### TASK GOAL:
Check each line of the entries. Copy the ones that contain the string "YouTube".

[Stored data entries]
______
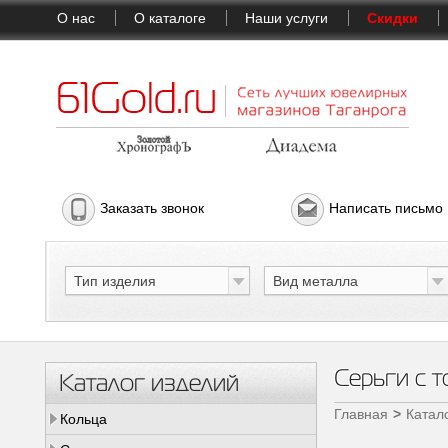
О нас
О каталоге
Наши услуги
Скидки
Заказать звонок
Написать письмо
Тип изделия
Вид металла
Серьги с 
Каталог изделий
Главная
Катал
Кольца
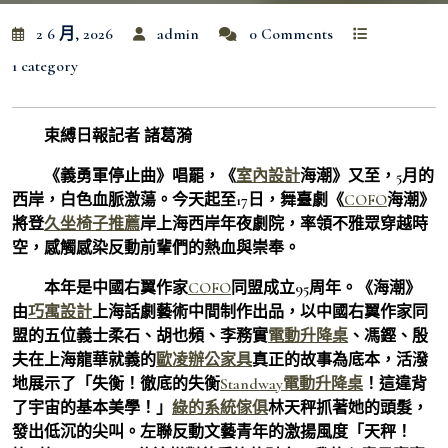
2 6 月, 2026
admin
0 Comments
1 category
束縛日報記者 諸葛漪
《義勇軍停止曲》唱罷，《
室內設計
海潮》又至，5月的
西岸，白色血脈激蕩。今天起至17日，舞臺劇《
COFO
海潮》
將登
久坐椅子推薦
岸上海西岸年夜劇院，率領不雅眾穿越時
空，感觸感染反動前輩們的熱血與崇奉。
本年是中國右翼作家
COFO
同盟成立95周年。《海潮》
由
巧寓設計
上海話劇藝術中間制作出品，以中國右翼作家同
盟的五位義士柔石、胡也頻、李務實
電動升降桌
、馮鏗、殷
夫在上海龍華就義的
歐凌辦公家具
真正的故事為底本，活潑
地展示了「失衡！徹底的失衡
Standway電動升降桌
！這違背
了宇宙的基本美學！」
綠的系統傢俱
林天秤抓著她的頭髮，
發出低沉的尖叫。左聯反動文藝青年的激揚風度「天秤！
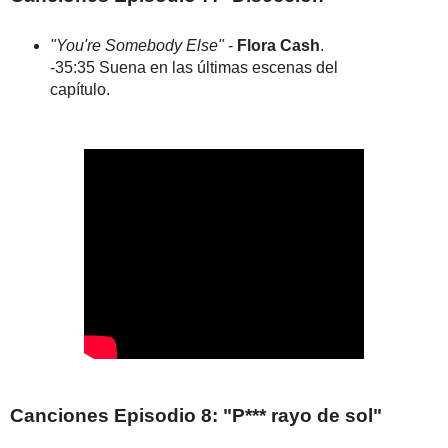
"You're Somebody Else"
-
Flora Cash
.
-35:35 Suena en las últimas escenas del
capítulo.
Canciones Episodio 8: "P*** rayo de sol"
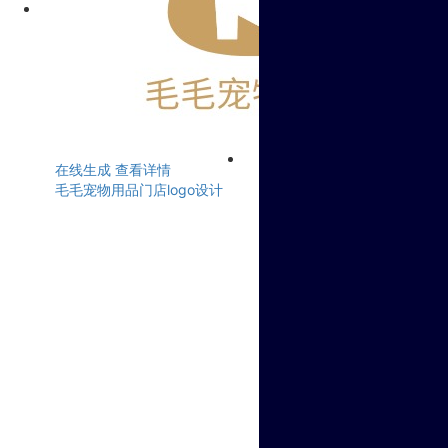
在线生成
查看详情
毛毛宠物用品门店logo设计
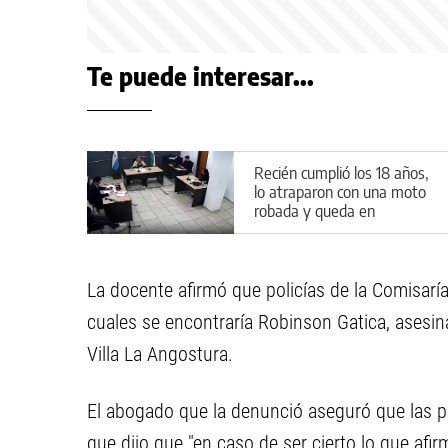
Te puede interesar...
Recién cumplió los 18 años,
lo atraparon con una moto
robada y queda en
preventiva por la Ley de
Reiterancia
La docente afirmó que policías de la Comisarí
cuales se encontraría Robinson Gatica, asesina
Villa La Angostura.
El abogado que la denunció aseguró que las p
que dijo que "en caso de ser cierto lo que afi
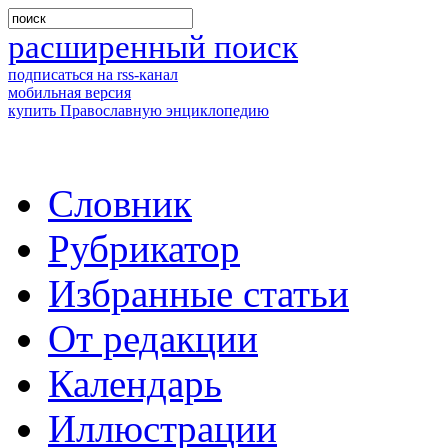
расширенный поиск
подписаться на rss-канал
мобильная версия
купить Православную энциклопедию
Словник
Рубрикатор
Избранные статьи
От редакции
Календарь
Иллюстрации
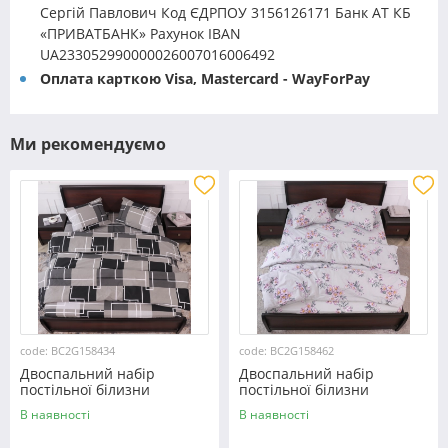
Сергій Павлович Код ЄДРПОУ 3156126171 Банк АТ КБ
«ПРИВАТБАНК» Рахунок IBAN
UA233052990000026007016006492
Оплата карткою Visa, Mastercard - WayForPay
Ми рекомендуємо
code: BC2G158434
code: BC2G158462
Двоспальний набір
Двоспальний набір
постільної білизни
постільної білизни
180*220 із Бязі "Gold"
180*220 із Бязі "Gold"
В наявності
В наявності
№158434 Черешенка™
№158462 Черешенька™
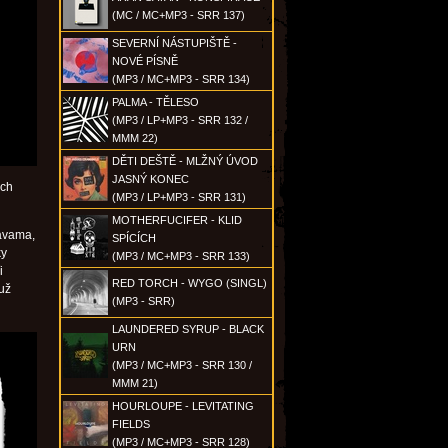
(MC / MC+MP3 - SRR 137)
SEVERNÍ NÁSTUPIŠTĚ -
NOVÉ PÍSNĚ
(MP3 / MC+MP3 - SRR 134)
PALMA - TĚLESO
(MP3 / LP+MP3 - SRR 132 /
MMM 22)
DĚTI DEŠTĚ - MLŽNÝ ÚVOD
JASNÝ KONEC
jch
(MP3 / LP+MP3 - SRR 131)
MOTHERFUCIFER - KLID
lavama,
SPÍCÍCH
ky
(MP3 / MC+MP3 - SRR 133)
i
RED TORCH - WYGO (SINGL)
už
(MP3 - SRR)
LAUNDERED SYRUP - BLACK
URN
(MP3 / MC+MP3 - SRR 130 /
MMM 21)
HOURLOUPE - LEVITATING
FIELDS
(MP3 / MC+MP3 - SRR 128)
______
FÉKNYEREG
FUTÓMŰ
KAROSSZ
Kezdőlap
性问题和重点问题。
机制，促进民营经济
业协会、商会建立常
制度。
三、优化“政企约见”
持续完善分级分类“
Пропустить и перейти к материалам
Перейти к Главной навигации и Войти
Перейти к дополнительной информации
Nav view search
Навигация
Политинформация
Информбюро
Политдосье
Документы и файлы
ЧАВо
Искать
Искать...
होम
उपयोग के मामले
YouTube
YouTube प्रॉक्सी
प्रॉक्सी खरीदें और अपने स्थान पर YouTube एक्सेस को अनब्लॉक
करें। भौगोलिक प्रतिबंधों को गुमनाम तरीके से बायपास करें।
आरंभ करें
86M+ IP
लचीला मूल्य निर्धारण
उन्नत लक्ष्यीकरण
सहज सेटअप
______
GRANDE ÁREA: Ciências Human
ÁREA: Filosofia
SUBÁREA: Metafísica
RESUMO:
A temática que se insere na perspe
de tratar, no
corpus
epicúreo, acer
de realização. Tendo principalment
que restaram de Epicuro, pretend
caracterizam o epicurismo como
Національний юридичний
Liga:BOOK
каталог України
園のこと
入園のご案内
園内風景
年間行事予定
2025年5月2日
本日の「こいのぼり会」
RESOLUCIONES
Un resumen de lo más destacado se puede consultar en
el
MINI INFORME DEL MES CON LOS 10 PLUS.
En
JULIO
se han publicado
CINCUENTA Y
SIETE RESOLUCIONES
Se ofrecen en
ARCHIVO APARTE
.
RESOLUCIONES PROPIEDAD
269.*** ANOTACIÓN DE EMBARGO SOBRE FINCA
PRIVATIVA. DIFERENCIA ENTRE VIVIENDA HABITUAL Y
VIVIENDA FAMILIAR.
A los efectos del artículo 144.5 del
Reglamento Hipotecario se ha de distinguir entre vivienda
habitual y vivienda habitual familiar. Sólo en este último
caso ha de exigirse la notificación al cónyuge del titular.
______
### RESPONSE:
YouTube
YouTube प्रॉक्सी
प्रॉक्सी खरीदें और अपने स्थान पर YouTube एक्सेस को अनब्लॉक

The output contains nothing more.